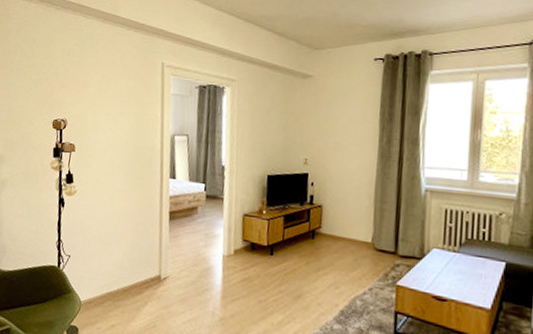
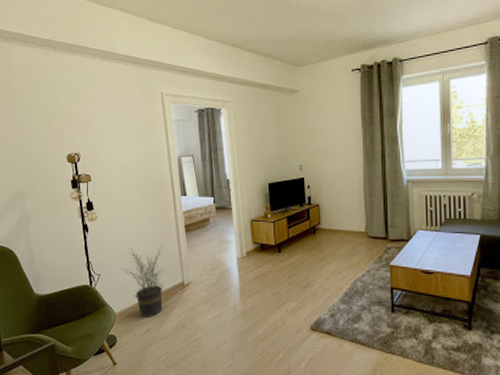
potted plant: none [95,230,145,311] -> present [122,244,165,318]

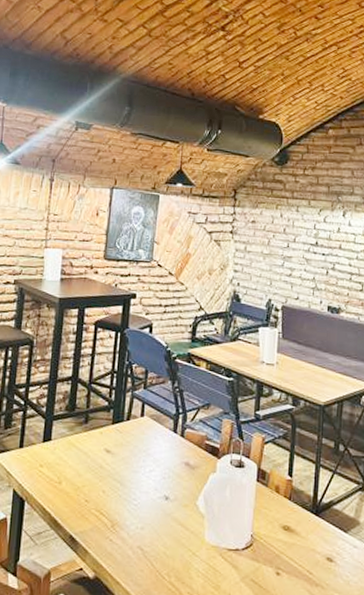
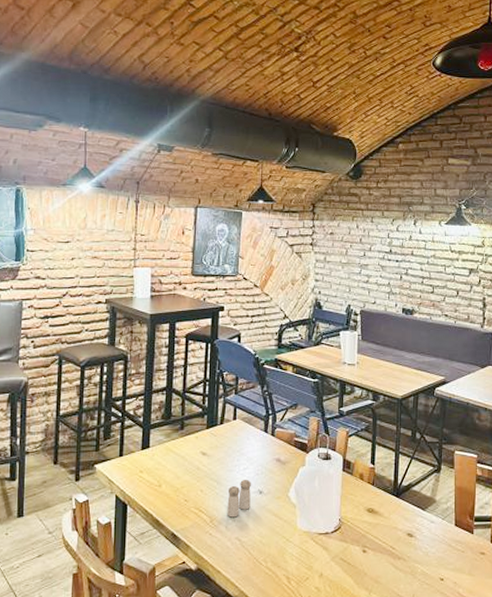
salt and pepper shaker: none [129,482,157,524] -> present [227,479,251,518]

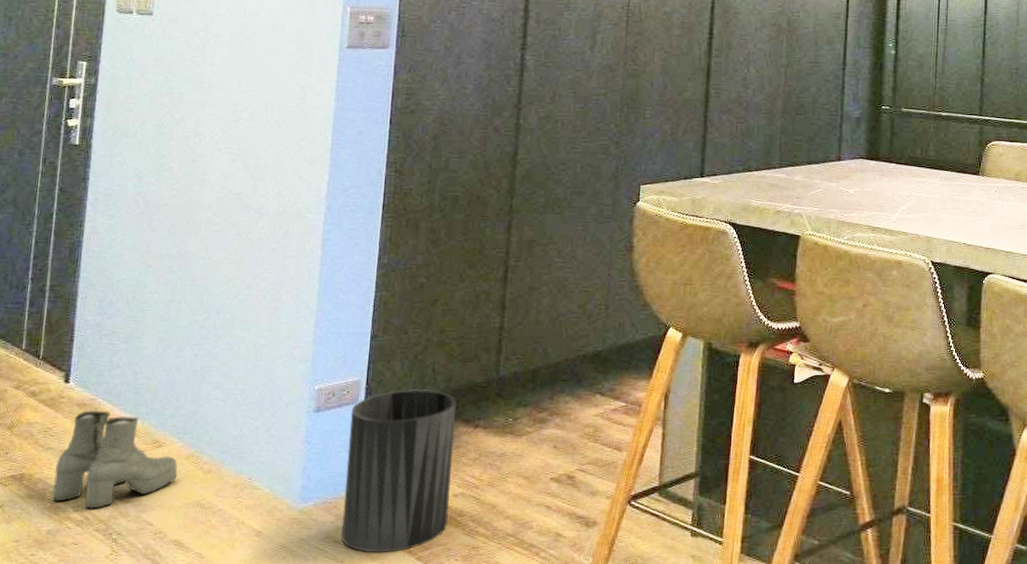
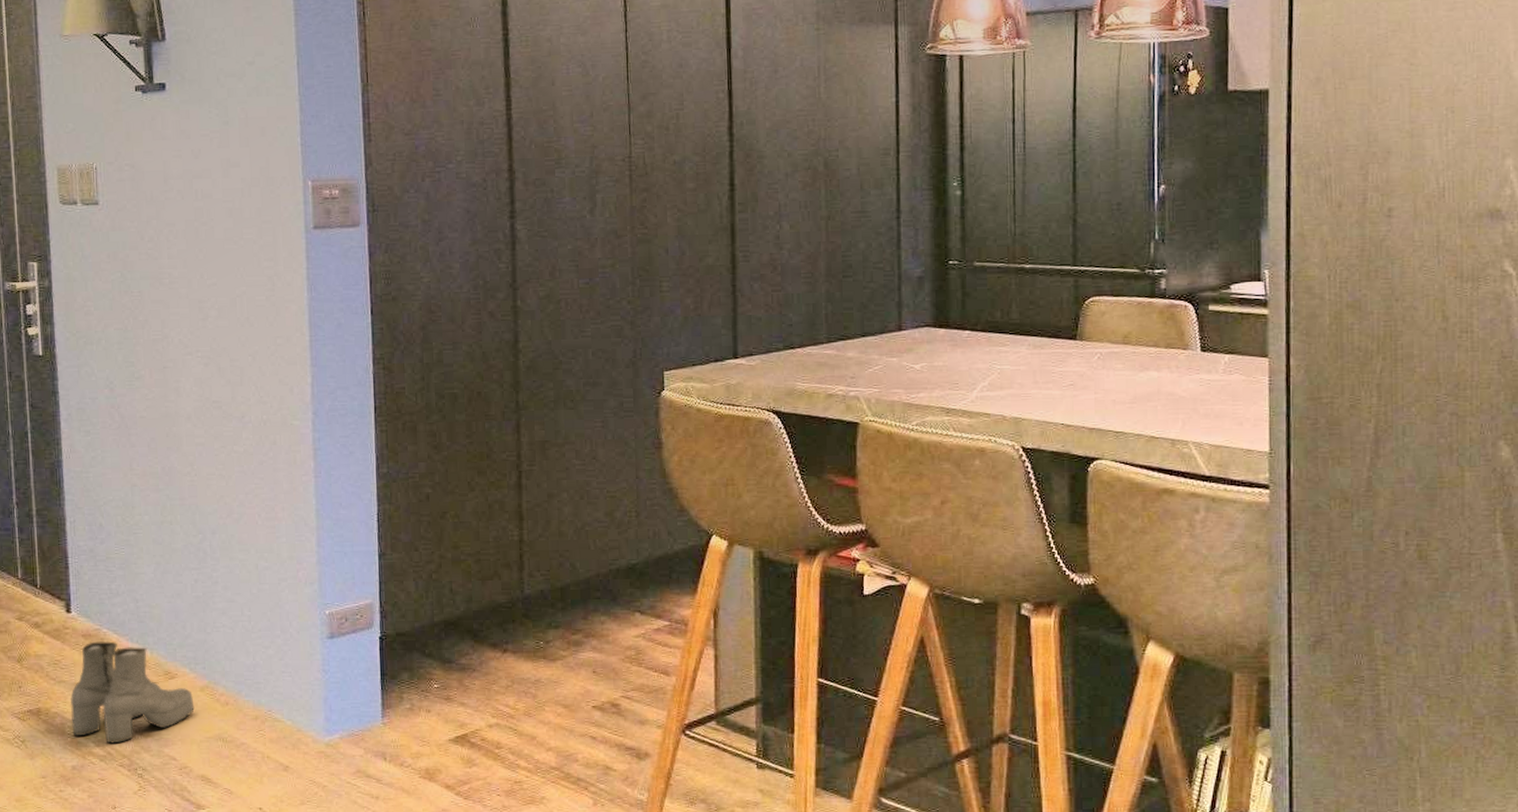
trash can: present [341,389,456,553] -> none [367,611,486,788]

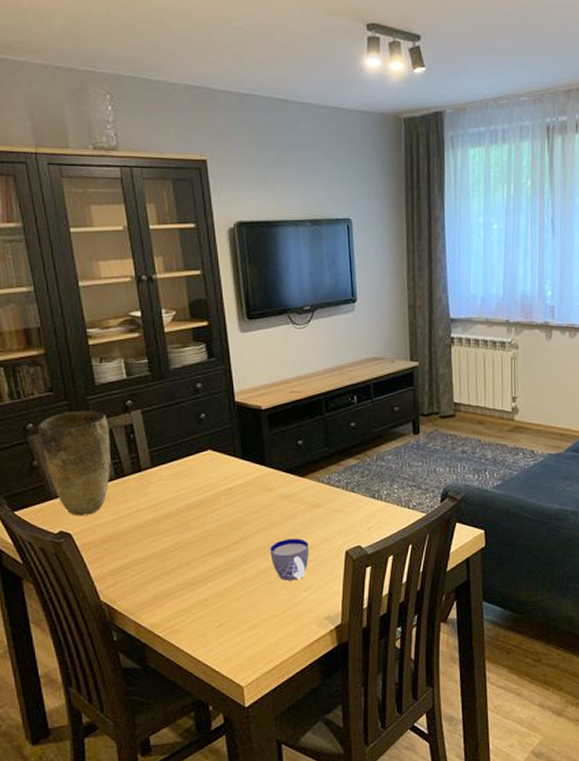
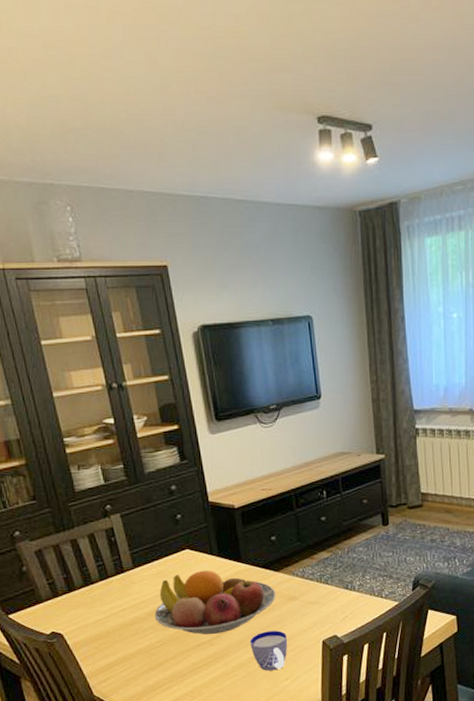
vase: present [37,411,111,516] -> none [24,516,95,617]
fruit bowl: none [171,472,300,541] -> present [154,570,276,635]

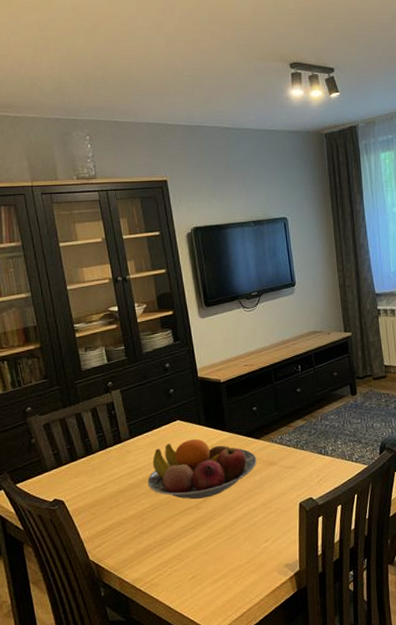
cup: present [249,630,288,671] -> none [233,494,268,533]

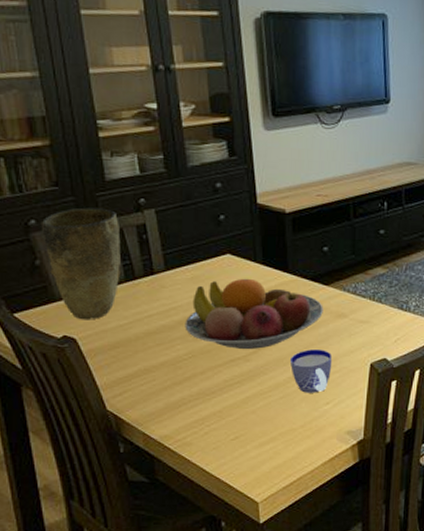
vase: none [35,393,96,485] -> present [41,207,121,320]
cup: none [233,494,268,533] -> present [289,349,333,393]

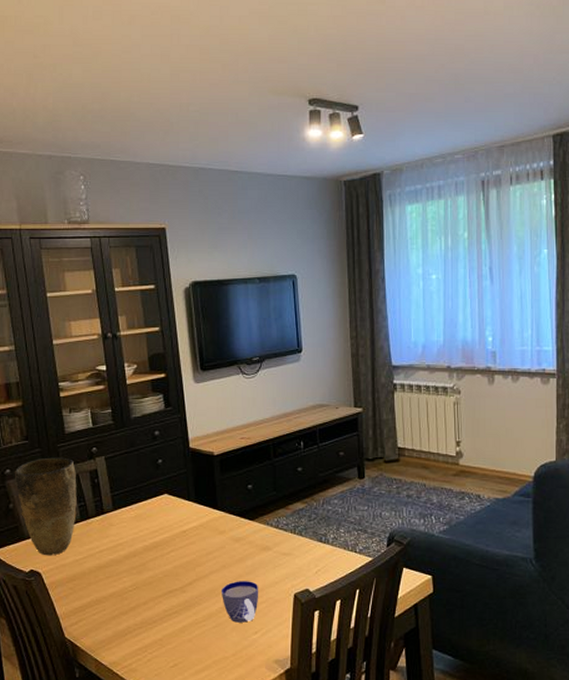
fruit bowl: present [185,278,323,350] -> none [130,515,250,582]

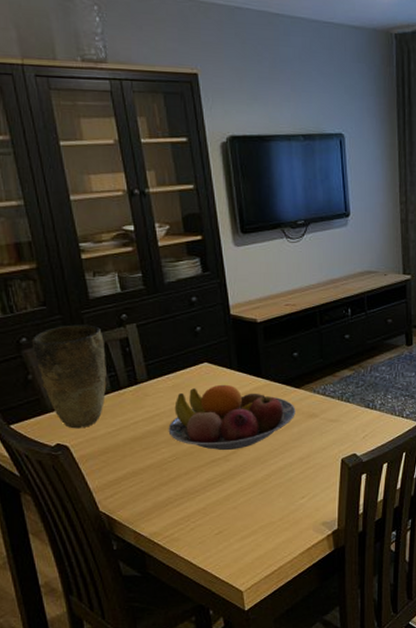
fruit bowl: none [130,515,250,582] -> present [168,384,296,451]
cup: present [220,581,259,623] -> none [266,448,306,489]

┄┄┄┄┄┄┄┄┄┄┄┄┄┄┄┄┄┄┄┄

What is expected: Reproduce the complete set of records verbatim and omit the pictures.

Answer area:
potted plant: none [95,230,145,311] -> present [122,244,165,318]

salt and pepper shaker: none [129,482,157,524] -> present [227,479,251,518]

trash can: present [341,389,456,553] -> none [367,611,486,788]

vase: present [37,411,111,516] -> none [24,516,95,617]
fruit bowl: none [171,472,300,541] -> present [154,570,276,635]

cup: present [249,630,288,671] -> none [233,494,268,533]

vase: none [35,393,96,485] -> present [41,207,121,320]
cup: none [233,494,268,533] -> present [289,349,333,393]

fruit bowl: present [185,278,323,350] -> none [130,515,250,582]

fruit bowl: none [130,515,250,582] -> present [168,384,296,451]
cup: present [220,581,259,623] -> none [266,448,306,489]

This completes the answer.